Advanced deep learning techniques for credit risk prediction
Προηγμένες τεχνικές βαθιάς μάθησης για πρόβλεψη πιστωτικού κινδύνου
Master Thesis
Author
Solanakis, Spyridon
Σολανάκης, Σπυρίδων
Date
2025-02Keywords
Παρεμβολή ; Τεχνητά νευρωνικά δίκτυα ; Βαθιά μάθηση ; Δίκτυα Kolmogorov-Arnold ; Αξιολόγηση πιστοληπτικής κανότητας ; Regression ; Artificial neural networks ; Deep learning ; Kolmogorov-Arnold networks ; Credit scoringAbstract
This thesis extends the work presented in "Evolving Transparent Credit Risk Models: A Symbolic
Regression Approach Using Genetic Programming" (Sotiropoulos et al. 2024), focusing on improving
credit risk prediction accuracy through advanced modeling techniques. The original study proposed a
layered regression framework to model normalized FICO scores, discretized into 20 bins representing
distinct levels of credit risk. While the framework effectively addressed the regression task using various
machine learning models, challenges were identified in the higher-index layers due to increased data
complexity and class overlap.
Building upon these findings, this research introduces Kolmogorov-Arnold Networks (KANs) as an
interpretable alternative to black-box models. The study also explores advanced feature engineering
and iterative dataset refinement methods to address issues of data misclassification and variability in
higher-index layers. Key innovations include the reassignment of data points to FICO bins based on
proximity to centroids, the redistribution of data points across layers to ensure balanced representation,
and the application of mean FICO values from the nearest k-bin centroids. These methodologies yielded
significant improvements in prediction accuracy, achieving near-perfect values in some
configurations, particularly for datasets with extended feature sets.

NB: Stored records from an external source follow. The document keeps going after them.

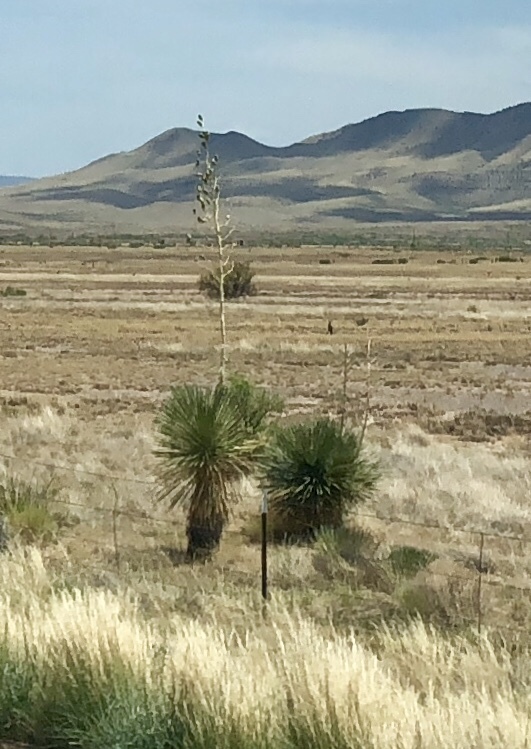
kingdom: Plantae
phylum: Tracheophyta
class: Liliopsida
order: Asparagales
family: Asparagaceae
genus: Yucca
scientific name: Yucca elata
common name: Palmella
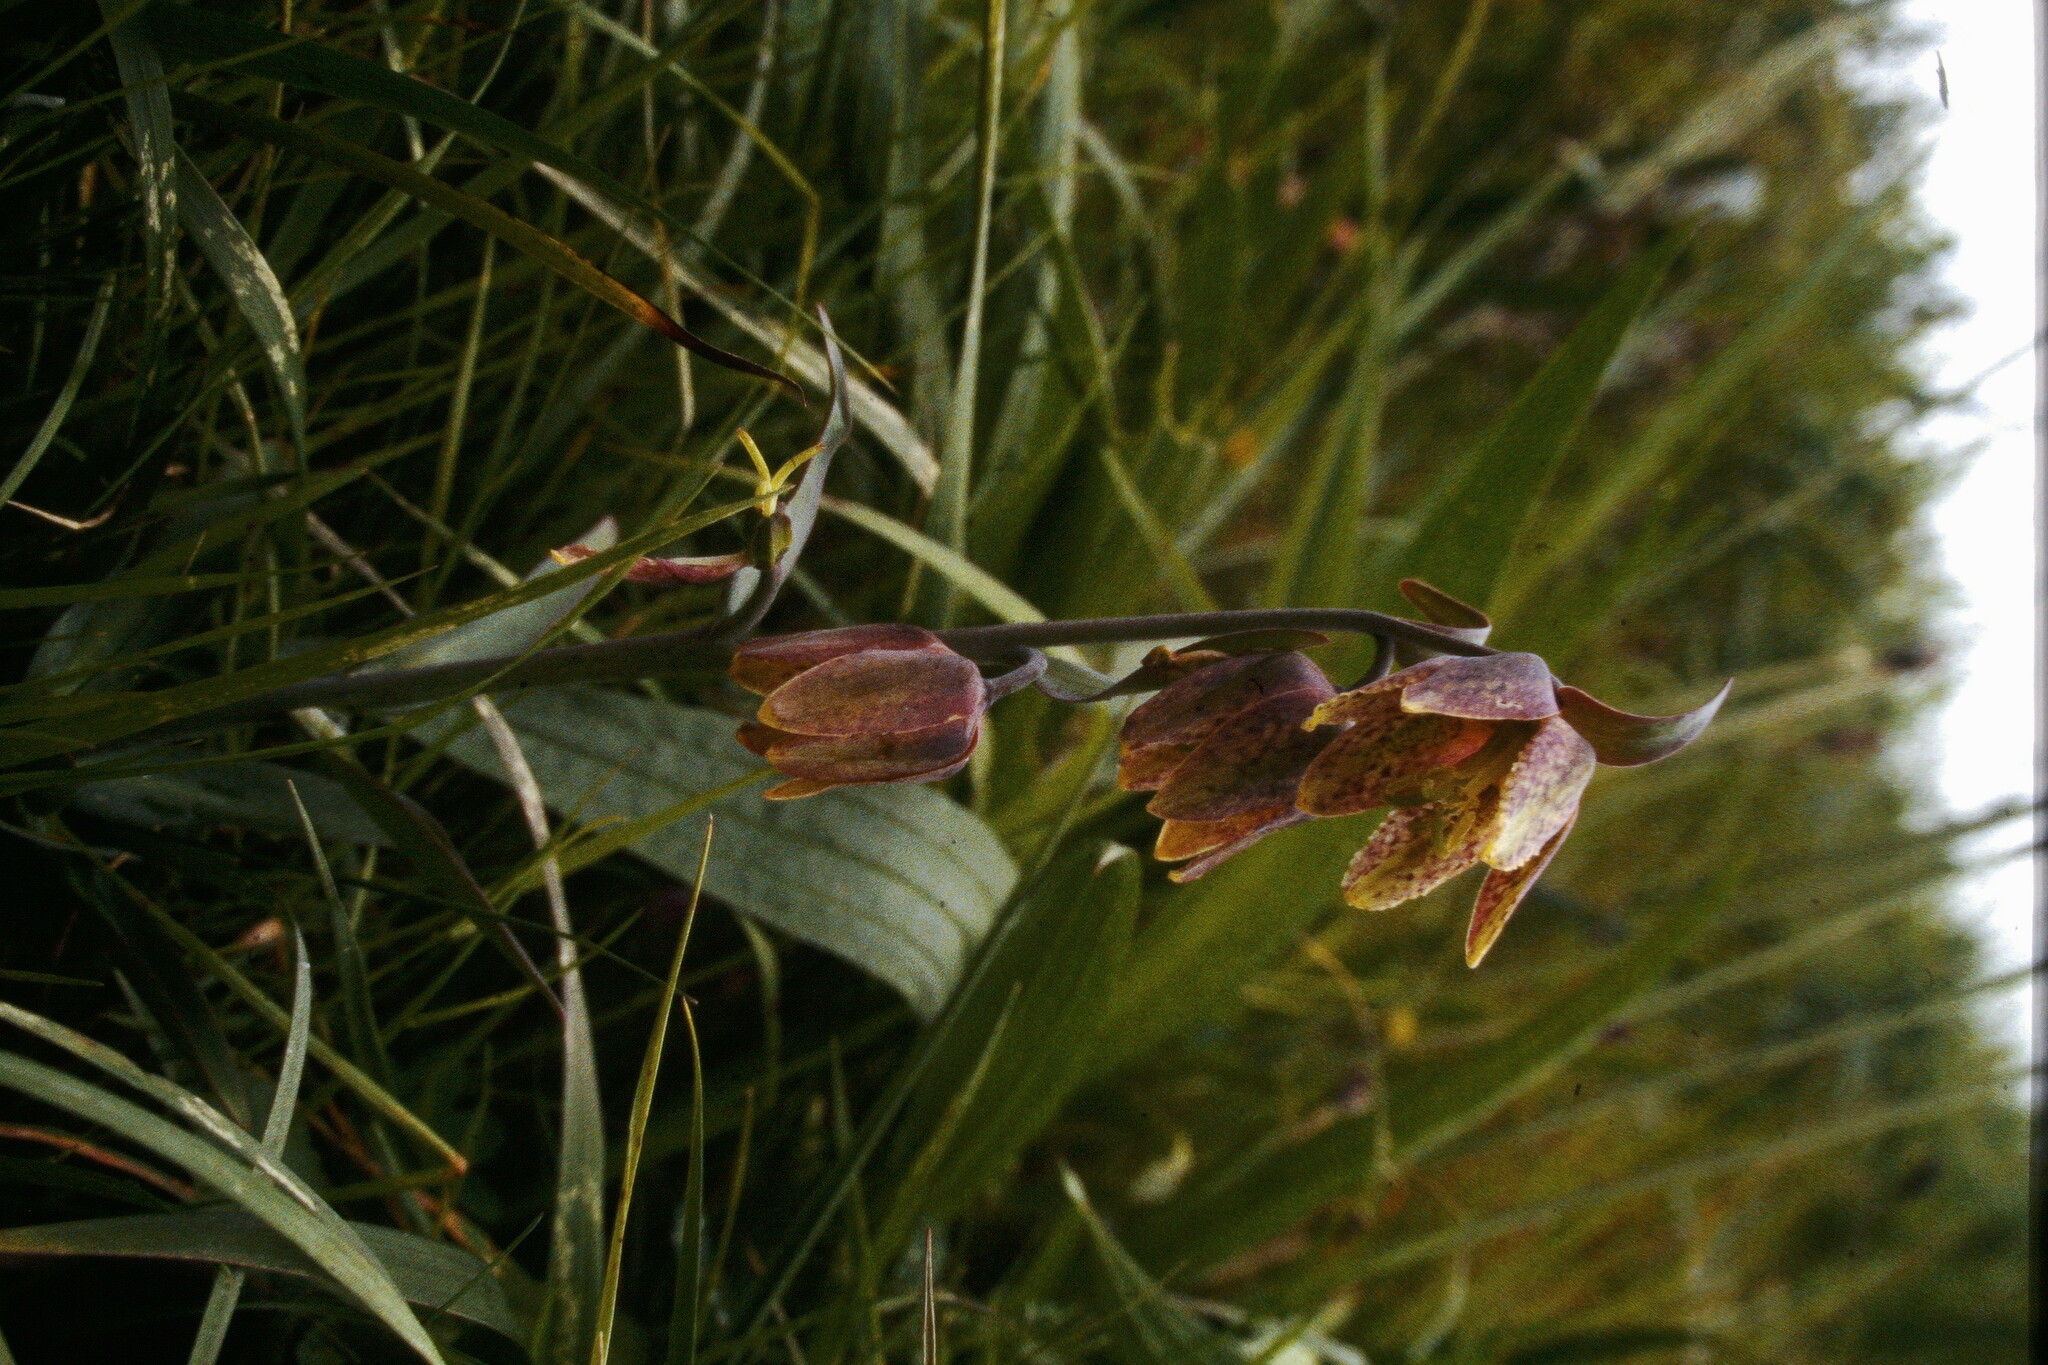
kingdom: Plantae
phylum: Tracheophyta
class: Liliopsida
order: Liliales
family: Liliaceae
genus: Fritillaria
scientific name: Fritillaria affinis
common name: Ojai fritillary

The results support the hypothesis that certain data points were initially misclassified into incorrect
bins or that additional latent features not captured in the dataset influence bin assignments. Ultimately,
the findings suggest that refining FICO bin assignments and improving data distribution across layers are
critical steps toward enhancing model performance. Furthermore, the integration of additional features
or domain knowledge has the potential to further optimize credit risk predictions and provide a stronger
foundation for future advancements in the field.